Every point sits below the diagonal. On this dataset, the estimator is conservative everywhere.

## What We Learned The calibrated model removed the cases where the first attempt would have OOMed. A few lessons from this work carry beyond mode solvers:

Separate fixed overhead from growth terms. If your model includes a constant startup cost, scaling the whole expression inflates predictions at small sizes without helping at large sizes. Scale only the terms that actually grow with the input.
Measure in subprocesses. Long-lived workers accumulate allocator artifacts. If you want clean peak RSS numbers, fork a child, do the work, and measure before it exits.
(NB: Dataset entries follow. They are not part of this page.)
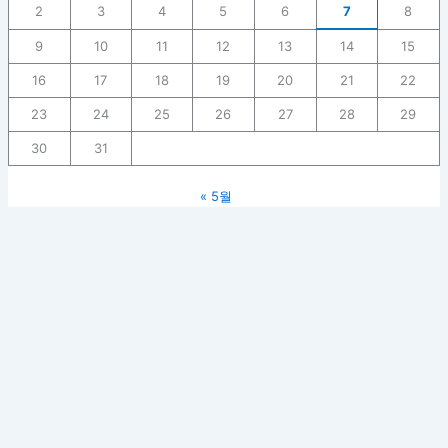
2
3
4
5
6
7
8
9
10
11
12
13
14
15
16
17
18
19
20
21
22
23
24
25
26
27
28
29
30
31
« 5월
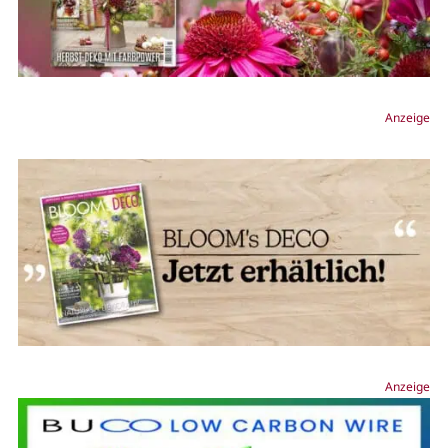
Anzeige
Anzeige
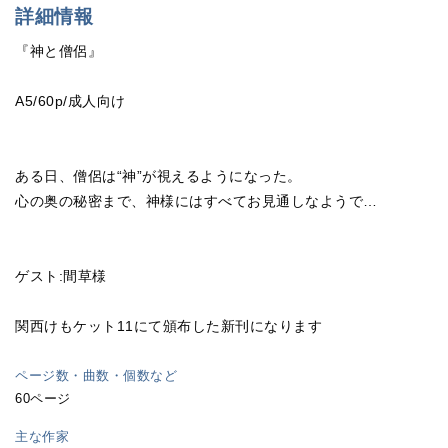
詳細情報
『神と僧侶』
A5/60p/成人向け
ある日、僧侶は“神”が視えるようになった。
心の奥の秘密まで、神様にはすべてお見通しなようで…
ゲスト:間草様
関西けもケット11にて頒布した新刊になります
ページ数・曲数・個数など
60ページ
主な作家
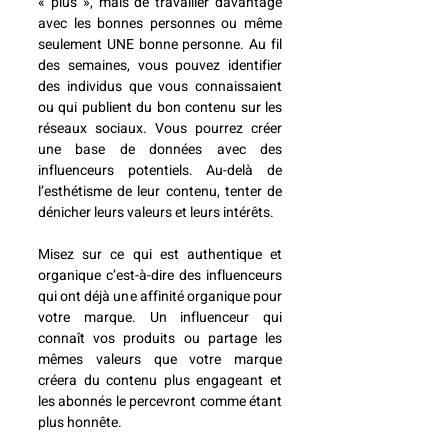
« plus », mais de travailler davantage 
avec les bonnes personnes ou même 
seulement UNE bonne personne. Au fil 
des semaines, vous pouvez identifier 
des individus que vous connaissaient 
ou qui publient du bon contenu sur les 
réseaux sociaux. Vous pourrez créer 
une base de données avec des 
influenceurs potentiels. Au-delà de 
l’esthétisme de leur contenu, tenter de 
dénicher leurs valeurs et leurs intérêts. 
Misez sur ce qui est authentique et 
organique c’est-à-dire des influenceurs 
qui ont déjà une affinité organique pour 
votre marque. Un influenceur qui 
connaît vos produits ou partage les 
mêmes valeurs que votre marque 
créera du contenu plus engageant et 
les abonnés le percevront comme étant 
plus honnête. 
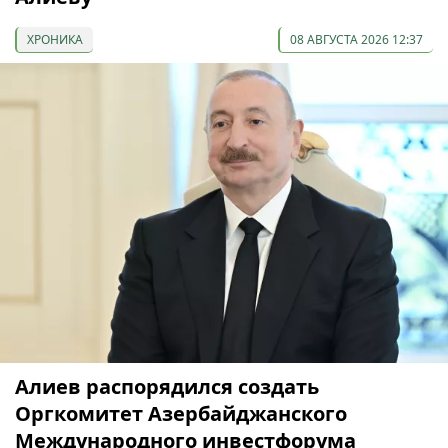
ХРОНИКА
08 АВГУСТА 2026 12:37
Алиев распорядился создать
Оргкомитет Азербайджанского
Международного инвестфорума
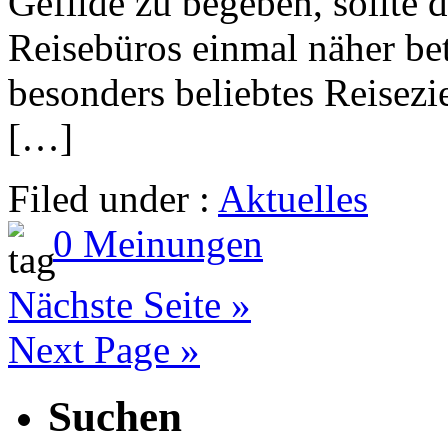
Gefilde zu begeben, sollte 
Reisebüros einmal näher be
besonders beliebtes Reisezi
[…]
Filed under :
Aktuelles
0 Meinungen
Nächste Seite »
Next Page »
Suchen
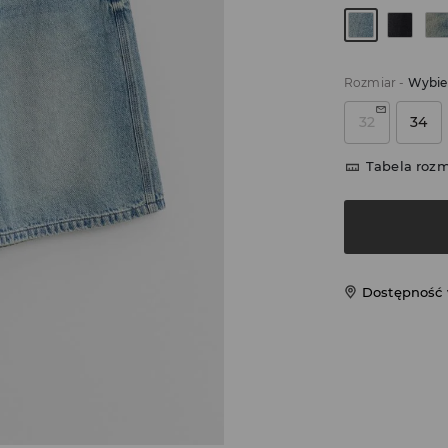
Rozmiar
-
Wybie
32
34
Tabela roz
Dostępność 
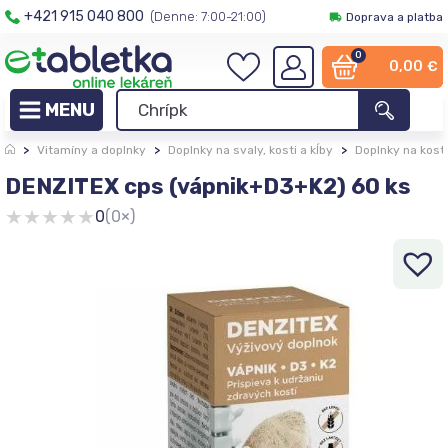
+421 915 040 800
(Denne: 7:00-21:00)
Doprava a platba
0
0,00
€
>
Vitamíny a doplnky
>
Doplnky na svaly, kosti a kĺby
>
Doplnky na kosti
DENZITEX cps (vápnik+D3+K2) 60 ks
★
★
★
★
★
0
(0×)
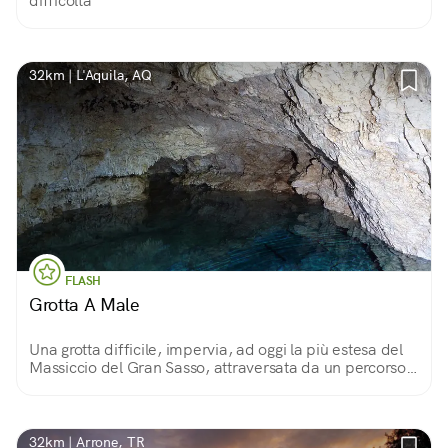
difficoltà
32km | L'Aquila, AQ
FLASH
Grotta A Male
Una grotta difficile, impervia, ad oggi la più estesa del
Massiccio del Gran Sasso, attraversata da un percorso
attrezzato che si snoda fra stalattiti e stalagmiti.
32km | Arrone, TR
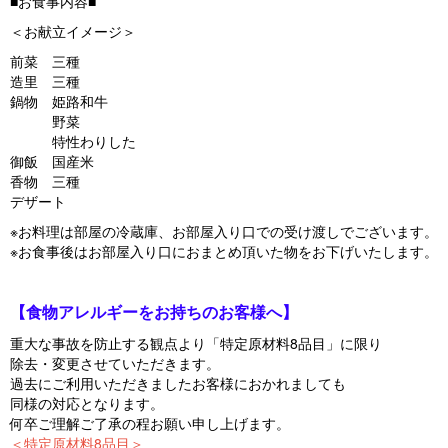
■お食事内容■
＜お献立イメージ＞
前菜 三種
造里 三種
鍋物 姫路和牛
野菜
特性わりした
御飯 国産米
香物 三種
デザート
※お料理は部屋の冷蔵庫、お部屋入り口での受け渡しでございます。
※お食事後はお部屋入り口におまとめ頂いた物をお下げいたします。
【食物アレルギーをお持ちのお客様へ】
重大な事故を防止する観点より「特定原材料8品目」に限り
除去・変更させていただきます。
過去にご利用いただきましたお客様におかれましても
同様の対応となります。
何卒ご理解ご了承の程お願い申し上げます。
＜特定原材料8品目＞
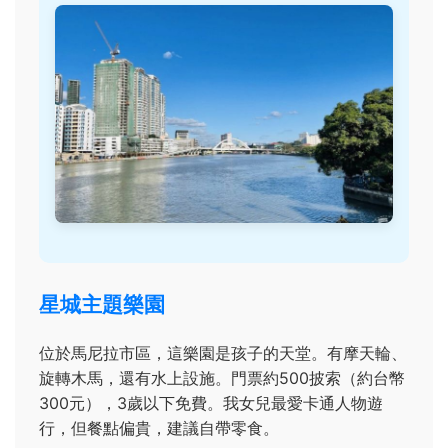
星城主題樂園
位於馬尼拉市區，這樂園是孩子的天堂。有摩天輪、
旋轉木馬，還有水上設施。門票約500披索（約台幣
300元），3歲以下免費。我女兒最愛卡通人物遊
行，但餐點偏貴，建議自帶零食。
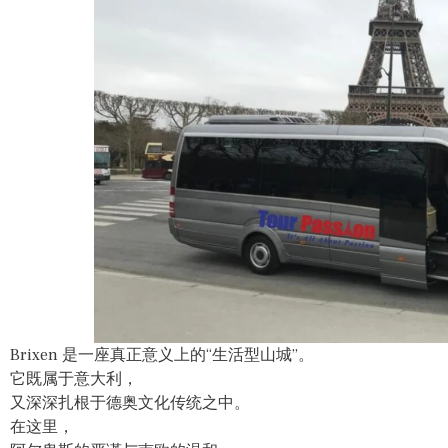
Brixen 是一座真正意义上的“生活型山城”。
它既属于意大利，
又深深扎根于德奥文化传统之中。
在这里，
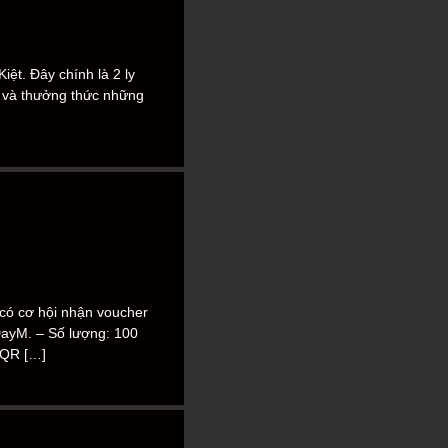
iệt. Đây chính là 2 ly
n và thưởng thức những
có cơ hội nhận voucher
DayM. – Số lượng: 100
 QR […]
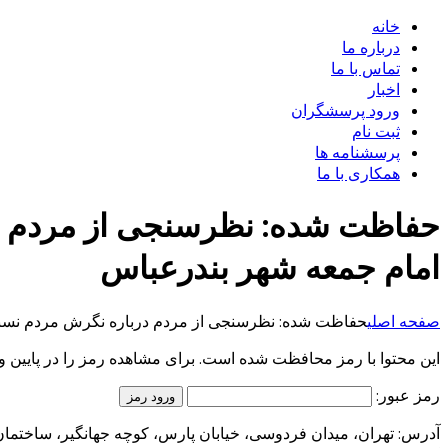
خانه
درباره ما
تماس با ما
اخبار
ورود پرسشگران
ثبت نام
پرسشنامه ها
همکاری با ما
حفاظت شده: نظرسنجی از مردم درب
امام جمعه شهر بندرعباس
صفحه اصلی
حفاظت شده: نظرسنجی از مردم درباره نگرش مردم نسبت 
این محتوا با رمز محافظت شده است. برای مشاهده رمز را در پایین وار
رمز عبور:
آدرس: تهران، میدان فردوسی، خیابان پارس، کوچه جهانگیر، ساختمان یاس،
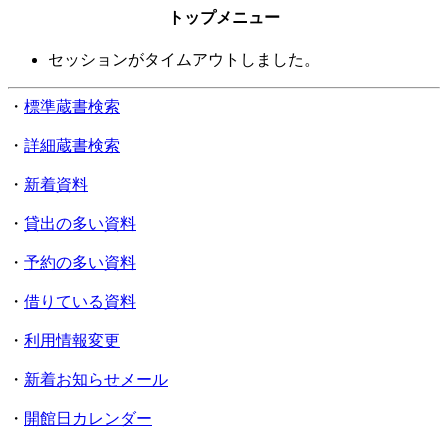
トップメニュー
セッションがタイムアウトしました。
・
標準蔵書検索
・
詳細蔵書検索
・
新着資料
・
貸出の多い資料
・
予約の多い資料
・
借りている資料
・
利用情報変更
・
新着お知らせメール
・
開館日カレンダー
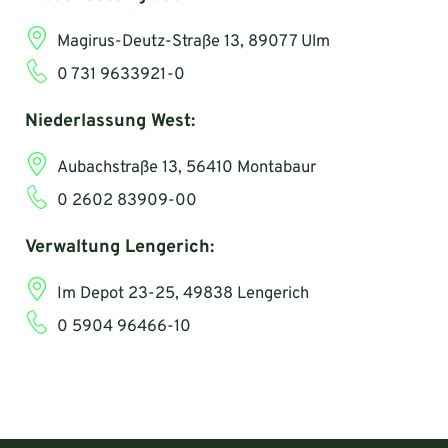
Magirus-Deutz-Straße 13, 89077 Ulm
0 731 9633921-0
Niederlassung West:
Aubachstraße 13, 56410 Montabaur
0 2602 83909-00
Verwaltung Lengerich:
Im Depot 23-25, 49838 Lengerich
0 5904 96466-10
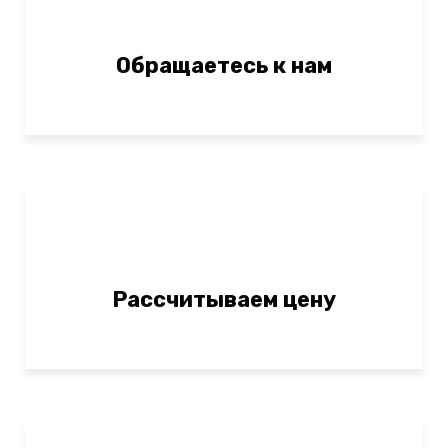
Обращаетесь к нам
Рассчитываем цену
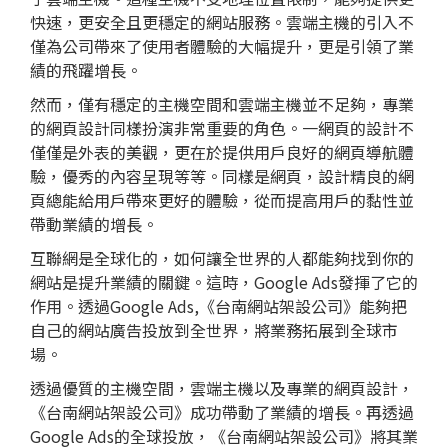
快速，更安全且更穩定的網站服務。雲端主機的引入不
僅為公司帶來了使用者體驗的大幅提升，更是引領了業
績的飛躍增長。
然而，僅有穩定的主機空間和雲端主機並不足夠，專業
的網頁設計同樣扮演非常重要的角色。一網頁的設計不
僅僅是外表的美觀，更在於提供用戶良好的網頁導航體
驗，優秀的內容呈現等等。同樣是網頁，設計精良的網
頁總能給用戶帶來更好的體驗，從而提高用戶的黏性並
帶動業績的增長。
互聯網是全球化的，如何讓全世界的人都能夠找到你的
網站是提升業績的關鍵。這時，Google Ads發揮了它的
作用。透過Google Ads,《台南網站架設公司》能夠把
自己的網站廣告投放到全世界，將業務拓展到全球市
場。
透過優質的主機空間，雲端主機以及專業的網頁設計，
《台南網站架設公司》成功帶動了業績的增長。再透過
Google Ads的全球投放，《台南網站架設公司》將其業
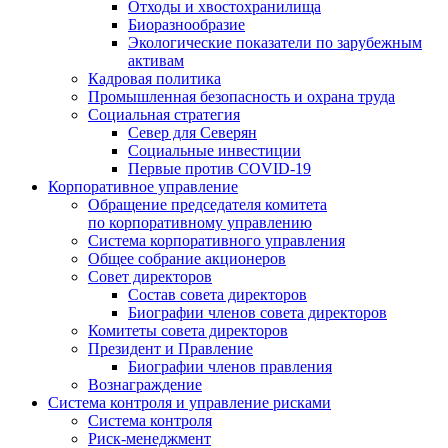
Отходы и хвостохранилища
Биоразнообразие
Экологические показатели по зарубежным
активам
Кадровая политика
Промышленная безопасность и охрана труда
Социальная стратегия
Север для Северян
Социальные инвестиции
Первые против COVID‑19
Корпоративное управление
Обращение председателя комитета
по корпоративному управлению
Система корпоративного управления
Общее собрание акционеров
Совет директоров
Состав совета директоров
Биографии членов совета директоров
Комитеты совета директоров
Президент и Правление
Биографии членов правления
Вознаграждение
Система контроля и управление рисками
Система контроля
Риск-менеджмент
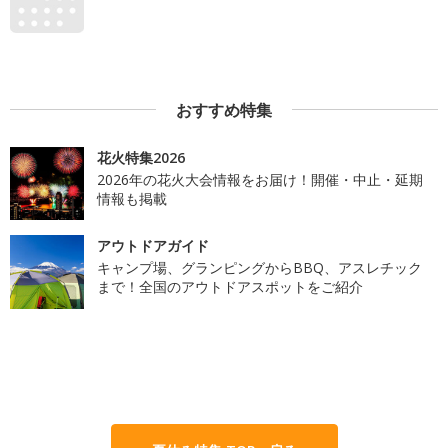
おすすめ特集
花火特集2026
2026年の花火大会情報をお届け！開催・中止・延期
情報も掲載
アウトドアガイド
キャンプ場、グランピングからBBQ、アスレチック
まで！全国のアウトドアスポットをご紹介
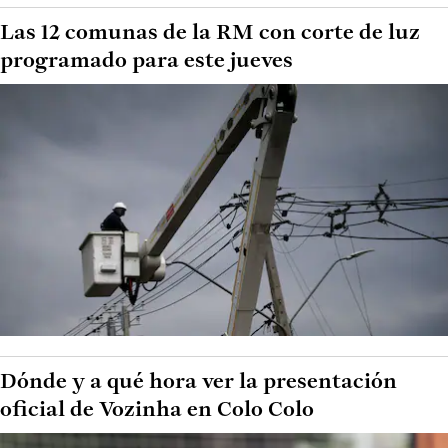
Las 12 comunas de la RM con corte de luz
programado para este jueves
Dónde y a qué hora ver la presentación
oficial de Vozinha en Colo Colo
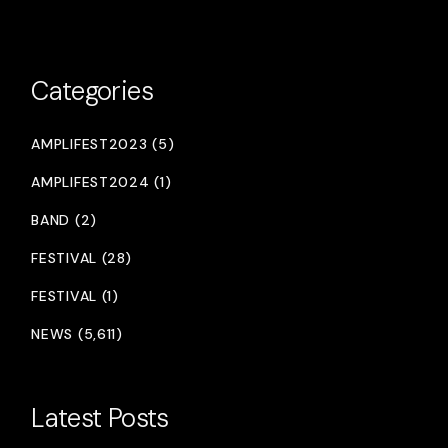
Categories
AMPLIFEST2023 (5)
AMPLIFEST2024 (1)
BAND (2)
FESTIVAL (28)
FESTIVAL (1)
NEWS (5,611)
Latest Posts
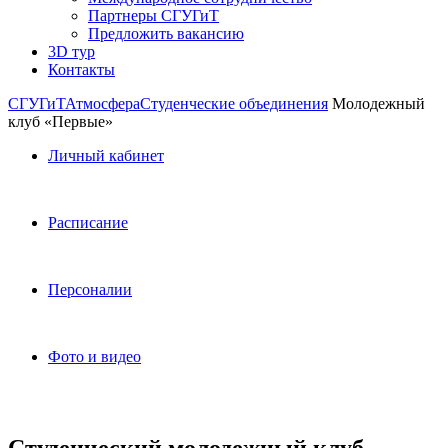
Партнеры СГУГиТ
Предложить вакансию
3D тур
Контакты
СГУГиТ
Атмосфера
Студенческие объединения
Молодежный
клуб «Первые»
Личный кабинет
Расписание
Персоналии
Фото и видео
Студенческий молодежный клуб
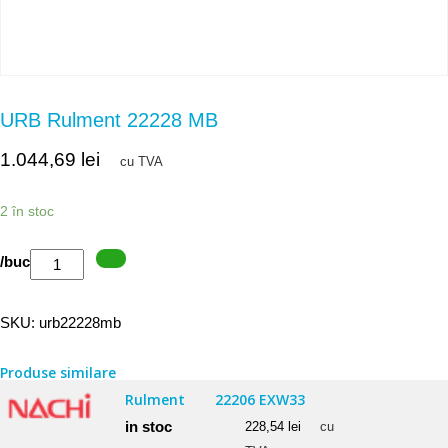
URB Rulment 22228 MB
1.044,69
lei
cu TVA
2 în stoc
Cantitate
/buc
URB
Rulment
SKU:
urb22228mb
22228
MB
Produse similare
Rulment
22206 EXW33
in stoc
228,54
lei
cu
Watch for allocator retention and use maxtasksperchild=1 where it matters.
Validate metadata-time predictions against runtime observations. It is easy to write a detection rule that works for the common case but misses edge cases like angle plus rotation or PML without lossy materials. Asserting that the frontend prediction never under-predicts the backend's actual matrix structure catches these before production.
Not every ceiling is a memory ceiling. Integer overflow in sparse indexing, 32-bit pointer limits, or process-count limits can all masquerade as OOM. When a solver fails at a suspiciously round problem size, check the index types before adding more RAM.

Get the memory estimate wrong, and you pay for it in retries, latency, or wasted RAM.